How many lines in the material below contain the string "Twitter", matching case exactly? Reply with the number alone.
[[ ENTRIES PROVIDED open ]]
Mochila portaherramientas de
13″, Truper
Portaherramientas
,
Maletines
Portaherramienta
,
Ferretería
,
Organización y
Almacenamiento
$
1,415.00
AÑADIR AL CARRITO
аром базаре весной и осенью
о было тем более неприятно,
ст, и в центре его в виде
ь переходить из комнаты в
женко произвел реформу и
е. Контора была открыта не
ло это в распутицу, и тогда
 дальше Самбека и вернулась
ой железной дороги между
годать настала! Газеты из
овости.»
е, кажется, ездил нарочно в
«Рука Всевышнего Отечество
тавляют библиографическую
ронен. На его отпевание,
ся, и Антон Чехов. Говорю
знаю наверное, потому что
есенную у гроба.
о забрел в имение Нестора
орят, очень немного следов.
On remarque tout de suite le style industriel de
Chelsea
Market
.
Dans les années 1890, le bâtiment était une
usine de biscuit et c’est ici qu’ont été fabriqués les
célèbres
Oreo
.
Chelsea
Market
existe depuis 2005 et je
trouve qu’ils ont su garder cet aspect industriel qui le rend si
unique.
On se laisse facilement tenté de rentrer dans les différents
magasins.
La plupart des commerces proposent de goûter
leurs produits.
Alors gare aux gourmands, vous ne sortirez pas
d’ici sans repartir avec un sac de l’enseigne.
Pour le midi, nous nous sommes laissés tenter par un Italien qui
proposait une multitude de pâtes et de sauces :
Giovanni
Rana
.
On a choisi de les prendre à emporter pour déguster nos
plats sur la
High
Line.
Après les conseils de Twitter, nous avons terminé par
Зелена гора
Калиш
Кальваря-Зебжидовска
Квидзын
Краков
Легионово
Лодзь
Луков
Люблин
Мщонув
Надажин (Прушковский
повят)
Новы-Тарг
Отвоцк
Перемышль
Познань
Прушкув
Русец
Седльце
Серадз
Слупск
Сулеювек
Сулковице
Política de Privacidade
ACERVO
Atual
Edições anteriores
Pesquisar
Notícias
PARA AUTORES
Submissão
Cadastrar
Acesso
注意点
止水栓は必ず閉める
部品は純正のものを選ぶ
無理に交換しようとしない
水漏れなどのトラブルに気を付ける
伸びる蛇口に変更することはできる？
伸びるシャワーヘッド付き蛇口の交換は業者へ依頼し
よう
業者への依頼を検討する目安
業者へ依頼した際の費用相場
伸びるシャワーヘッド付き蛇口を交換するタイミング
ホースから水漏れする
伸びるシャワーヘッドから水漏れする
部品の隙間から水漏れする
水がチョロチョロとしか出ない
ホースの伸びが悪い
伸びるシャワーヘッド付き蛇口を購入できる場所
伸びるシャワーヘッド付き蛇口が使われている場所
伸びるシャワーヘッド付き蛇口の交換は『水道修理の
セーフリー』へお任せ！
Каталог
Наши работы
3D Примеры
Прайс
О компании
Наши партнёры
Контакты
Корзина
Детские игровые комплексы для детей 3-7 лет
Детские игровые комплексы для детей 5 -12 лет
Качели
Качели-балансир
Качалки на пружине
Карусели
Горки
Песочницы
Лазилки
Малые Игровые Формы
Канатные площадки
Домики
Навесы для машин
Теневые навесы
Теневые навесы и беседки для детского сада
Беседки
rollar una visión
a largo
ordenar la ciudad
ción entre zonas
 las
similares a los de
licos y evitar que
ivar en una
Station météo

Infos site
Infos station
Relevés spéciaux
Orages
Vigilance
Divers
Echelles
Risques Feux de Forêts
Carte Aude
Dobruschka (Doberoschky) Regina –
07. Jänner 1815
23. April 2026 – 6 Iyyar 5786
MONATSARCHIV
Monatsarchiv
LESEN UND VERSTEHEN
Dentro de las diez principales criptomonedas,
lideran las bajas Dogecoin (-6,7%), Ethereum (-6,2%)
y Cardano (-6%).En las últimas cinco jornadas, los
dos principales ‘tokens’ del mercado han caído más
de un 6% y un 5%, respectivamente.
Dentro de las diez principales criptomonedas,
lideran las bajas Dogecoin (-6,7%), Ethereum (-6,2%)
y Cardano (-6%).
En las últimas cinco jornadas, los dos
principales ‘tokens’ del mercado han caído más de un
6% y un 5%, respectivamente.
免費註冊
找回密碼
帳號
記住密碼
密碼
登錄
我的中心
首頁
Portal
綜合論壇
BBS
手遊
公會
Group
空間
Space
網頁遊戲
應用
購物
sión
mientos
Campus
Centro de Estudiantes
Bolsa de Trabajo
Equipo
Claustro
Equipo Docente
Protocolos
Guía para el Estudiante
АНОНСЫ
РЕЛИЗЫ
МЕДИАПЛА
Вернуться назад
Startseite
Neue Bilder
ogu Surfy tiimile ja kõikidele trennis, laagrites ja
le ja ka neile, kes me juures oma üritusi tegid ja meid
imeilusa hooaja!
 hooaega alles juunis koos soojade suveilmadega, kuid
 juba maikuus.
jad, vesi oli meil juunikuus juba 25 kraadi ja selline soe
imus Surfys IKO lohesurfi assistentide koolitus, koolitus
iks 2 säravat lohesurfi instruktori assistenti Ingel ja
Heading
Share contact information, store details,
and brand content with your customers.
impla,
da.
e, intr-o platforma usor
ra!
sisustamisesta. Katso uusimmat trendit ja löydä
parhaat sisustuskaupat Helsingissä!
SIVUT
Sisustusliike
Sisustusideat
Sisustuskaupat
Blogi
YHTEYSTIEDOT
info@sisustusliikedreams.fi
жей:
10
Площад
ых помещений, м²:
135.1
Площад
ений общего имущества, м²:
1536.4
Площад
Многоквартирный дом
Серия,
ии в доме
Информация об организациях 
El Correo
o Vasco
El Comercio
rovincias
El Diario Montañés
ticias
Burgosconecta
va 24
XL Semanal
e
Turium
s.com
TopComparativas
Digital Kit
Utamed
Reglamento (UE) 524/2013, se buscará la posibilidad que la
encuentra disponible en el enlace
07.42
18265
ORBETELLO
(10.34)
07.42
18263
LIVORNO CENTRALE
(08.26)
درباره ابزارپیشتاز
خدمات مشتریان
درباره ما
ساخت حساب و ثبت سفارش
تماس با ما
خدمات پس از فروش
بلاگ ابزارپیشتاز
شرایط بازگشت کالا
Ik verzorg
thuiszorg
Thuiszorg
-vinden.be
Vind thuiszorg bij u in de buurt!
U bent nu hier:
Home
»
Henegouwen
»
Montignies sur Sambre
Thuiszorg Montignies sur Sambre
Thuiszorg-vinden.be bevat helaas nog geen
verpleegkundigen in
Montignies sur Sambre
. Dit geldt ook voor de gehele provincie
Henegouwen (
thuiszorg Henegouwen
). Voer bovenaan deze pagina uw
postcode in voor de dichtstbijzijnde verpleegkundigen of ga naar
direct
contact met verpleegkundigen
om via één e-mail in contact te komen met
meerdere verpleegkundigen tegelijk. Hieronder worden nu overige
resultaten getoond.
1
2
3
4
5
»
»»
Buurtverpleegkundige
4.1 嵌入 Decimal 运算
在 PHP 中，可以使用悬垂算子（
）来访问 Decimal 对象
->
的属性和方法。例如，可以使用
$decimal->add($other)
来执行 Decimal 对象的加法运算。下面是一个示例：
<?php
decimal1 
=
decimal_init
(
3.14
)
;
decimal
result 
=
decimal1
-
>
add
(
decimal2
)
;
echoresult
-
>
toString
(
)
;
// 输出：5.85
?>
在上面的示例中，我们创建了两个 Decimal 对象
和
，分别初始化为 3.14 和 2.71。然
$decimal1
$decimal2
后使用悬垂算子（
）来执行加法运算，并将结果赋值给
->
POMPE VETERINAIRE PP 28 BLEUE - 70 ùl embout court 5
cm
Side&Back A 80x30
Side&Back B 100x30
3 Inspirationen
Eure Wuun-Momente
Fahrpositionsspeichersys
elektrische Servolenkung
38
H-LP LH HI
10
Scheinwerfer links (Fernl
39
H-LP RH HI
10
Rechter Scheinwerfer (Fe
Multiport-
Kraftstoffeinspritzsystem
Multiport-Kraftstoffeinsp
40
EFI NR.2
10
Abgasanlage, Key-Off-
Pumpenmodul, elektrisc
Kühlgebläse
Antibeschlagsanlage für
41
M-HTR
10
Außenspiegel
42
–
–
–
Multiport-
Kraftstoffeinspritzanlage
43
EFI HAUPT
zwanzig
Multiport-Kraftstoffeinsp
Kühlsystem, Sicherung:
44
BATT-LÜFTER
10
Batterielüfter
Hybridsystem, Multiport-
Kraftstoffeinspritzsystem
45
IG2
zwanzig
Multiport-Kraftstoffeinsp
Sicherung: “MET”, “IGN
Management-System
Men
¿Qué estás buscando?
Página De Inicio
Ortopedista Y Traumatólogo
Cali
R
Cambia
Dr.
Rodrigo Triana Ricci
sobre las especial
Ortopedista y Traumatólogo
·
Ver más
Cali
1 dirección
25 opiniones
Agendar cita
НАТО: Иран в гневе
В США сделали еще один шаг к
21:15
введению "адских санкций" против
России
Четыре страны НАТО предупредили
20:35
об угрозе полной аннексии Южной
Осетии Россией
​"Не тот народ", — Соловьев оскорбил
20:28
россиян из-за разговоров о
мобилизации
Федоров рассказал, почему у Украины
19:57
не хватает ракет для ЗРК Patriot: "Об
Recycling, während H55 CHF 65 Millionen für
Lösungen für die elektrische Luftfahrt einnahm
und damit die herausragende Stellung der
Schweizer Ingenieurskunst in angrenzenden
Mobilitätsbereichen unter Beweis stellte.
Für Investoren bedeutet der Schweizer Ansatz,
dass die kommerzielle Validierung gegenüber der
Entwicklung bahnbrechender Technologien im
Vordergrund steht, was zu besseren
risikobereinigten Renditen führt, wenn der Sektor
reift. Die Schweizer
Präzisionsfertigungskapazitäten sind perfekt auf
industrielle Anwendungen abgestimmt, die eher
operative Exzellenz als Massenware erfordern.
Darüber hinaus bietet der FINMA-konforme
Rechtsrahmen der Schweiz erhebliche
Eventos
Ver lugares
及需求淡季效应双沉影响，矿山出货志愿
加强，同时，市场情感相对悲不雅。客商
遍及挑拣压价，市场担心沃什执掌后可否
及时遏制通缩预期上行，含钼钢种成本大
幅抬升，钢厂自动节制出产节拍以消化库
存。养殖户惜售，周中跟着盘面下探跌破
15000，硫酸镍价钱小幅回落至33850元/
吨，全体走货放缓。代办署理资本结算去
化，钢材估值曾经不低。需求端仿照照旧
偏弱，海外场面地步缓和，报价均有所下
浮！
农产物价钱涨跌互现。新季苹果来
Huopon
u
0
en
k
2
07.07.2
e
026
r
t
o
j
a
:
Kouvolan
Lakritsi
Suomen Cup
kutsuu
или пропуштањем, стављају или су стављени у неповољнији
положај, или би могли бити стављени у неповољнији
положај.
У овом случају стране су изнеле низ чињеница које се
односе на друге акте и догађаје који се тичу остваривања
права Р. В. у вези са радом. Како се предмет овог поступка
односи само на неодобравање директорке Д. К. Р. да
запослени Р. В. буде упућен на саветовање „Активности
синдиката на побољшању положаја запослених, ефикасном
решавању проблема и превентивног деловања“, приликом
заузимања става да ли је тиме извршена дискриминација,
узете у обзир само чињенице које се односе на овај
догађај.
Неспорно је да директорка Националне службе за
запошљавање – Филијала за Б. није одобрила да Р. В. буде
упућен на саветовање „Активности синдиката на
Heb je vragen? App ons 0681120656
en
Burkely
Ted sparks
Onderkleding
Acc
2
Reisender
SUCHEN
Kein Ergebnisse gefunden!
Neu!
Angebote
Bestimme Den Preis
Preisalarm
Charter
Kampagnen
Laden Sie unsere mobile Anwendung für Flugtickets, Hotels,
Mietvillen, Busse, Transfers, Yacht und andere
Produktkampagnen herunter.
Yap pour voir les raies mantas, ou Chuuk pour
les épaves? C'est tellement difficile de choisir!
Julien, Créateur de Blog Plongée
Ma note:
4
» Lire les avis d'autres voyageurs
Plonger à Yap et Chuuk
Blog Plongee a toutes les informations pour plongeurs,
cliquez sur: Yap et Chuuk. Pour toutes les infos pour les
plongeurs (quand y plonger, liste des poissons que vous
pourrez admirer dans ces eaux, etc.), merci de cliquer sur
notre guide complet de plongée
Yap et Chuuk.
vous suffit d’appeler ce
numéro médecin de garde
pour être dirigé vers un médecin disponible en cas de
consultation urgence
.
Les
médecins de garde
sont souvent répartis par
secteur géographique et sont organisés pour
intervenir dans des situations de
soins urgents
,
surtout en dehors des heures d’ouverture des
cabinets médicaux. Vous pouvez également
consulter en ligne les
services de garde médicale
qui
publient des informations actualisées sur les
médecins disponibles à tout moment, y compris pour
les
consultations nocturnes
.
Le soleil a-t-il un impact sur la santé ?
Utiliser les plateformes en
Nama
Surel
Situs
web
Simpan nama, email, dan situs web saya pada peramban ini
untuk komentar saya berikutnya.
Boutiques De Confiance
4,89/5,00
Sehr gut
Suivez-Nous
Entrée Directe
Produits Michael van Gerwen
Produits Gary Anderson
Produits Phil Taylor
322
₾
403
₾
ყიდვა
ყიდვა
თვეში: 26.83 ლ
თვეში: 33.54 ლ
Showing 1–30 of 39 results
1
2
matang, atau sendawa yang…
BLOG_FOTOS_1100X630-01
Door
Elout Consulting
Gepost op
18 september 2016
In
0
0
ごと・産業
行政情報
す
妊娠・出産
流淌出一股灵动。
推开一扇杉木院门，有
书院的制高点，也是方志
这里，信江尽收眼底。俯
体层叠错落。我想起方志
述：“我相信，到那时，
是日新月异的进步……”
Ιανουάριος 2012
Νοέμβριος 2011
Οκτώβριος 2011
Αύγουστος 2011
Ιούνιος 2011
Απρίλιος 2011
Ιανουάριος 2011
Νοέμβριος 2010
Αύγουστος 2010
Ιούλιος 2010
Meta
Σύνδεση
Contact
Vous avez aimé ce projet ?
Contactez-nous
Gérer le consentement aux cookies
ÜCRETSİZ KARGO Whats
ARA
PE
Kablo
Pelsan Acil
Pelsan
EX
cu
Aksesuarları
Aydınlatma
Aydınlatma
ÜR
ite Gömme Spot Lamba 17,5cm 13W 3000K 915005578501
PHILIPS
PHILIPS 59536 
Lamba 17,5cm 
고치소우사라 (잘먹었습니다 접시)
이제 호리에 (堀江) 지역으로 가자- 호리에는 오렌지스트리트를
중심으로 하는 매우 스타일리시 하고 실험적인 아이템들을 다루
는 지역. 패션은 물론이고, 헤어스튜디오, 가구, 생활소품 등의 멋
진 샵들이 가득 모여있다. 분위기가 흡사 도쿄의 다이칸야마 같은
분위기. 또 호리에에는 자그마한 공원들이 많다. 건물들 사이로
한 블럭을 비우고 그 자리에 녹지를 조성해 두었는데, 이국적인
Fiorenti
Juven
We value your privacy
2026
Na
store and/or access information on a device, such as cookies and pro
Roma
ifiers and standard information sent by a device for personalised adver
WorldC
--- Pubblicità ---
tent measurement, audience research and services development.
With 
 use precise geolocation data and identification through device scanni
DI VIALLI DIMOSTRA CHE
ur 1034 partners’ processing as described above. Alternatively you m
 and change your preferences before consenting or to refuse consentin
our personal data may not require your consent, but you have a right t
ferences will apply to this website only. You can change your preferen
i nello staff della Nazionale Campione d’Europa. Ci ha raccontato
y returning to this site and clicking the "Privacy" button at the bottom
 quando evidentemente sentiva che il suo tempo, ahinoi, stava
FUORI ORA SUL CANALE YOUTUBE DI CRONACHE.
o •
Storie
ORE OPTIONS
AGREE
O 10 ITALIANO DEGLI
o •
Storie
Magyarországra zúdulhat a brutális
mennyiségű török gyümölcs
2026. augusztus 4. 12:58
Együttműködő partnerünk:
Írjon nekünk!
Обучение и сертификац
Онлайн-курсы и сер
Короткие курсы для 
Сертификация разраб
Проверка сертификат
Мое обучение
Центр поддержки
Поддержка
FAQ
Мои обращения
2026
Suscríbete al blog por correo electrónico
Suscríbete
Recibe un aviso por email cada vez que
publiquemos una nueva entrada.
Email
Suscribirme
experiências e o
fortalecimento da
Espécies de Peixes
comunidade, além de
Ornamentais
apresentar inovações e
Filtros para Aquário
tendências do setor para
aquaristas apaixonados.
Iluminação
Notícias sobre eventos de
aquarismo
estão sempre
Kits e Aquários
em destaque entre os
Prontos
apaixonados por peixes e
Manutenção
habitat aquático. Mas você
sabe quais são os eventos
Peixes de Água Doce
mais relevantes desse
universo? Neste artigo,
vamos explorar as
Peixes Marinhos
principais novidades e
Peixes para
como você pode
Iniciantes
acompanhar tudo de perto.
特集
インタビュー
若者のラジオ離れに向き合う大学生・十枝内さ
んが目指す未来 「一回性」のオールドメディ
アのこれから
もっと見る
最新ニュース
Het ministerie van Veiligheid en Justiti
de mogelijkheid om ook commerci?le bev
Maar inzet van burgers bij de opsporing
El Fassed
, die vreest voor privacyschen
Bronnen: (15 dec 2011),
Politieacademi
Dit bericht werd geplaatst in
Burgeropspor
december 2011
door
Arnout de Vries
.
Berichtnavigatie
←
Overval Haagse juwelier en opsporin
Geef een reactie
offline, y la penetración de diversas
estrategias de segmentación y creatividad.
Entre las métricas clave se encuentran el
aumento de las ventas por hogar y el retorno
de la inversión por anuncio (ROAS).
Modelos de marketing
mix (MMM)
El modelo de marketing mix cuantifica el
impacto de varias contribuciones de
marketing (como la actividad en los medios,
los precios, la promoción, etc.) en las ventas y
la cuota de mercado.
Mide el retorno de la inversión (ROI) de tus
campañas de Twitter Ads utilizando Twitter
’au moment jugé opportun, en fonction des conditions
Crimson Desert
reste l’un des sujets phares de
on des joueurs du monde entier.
[[ ENTRIES PROVIDED closed ]]
## RESPONSE BOX
2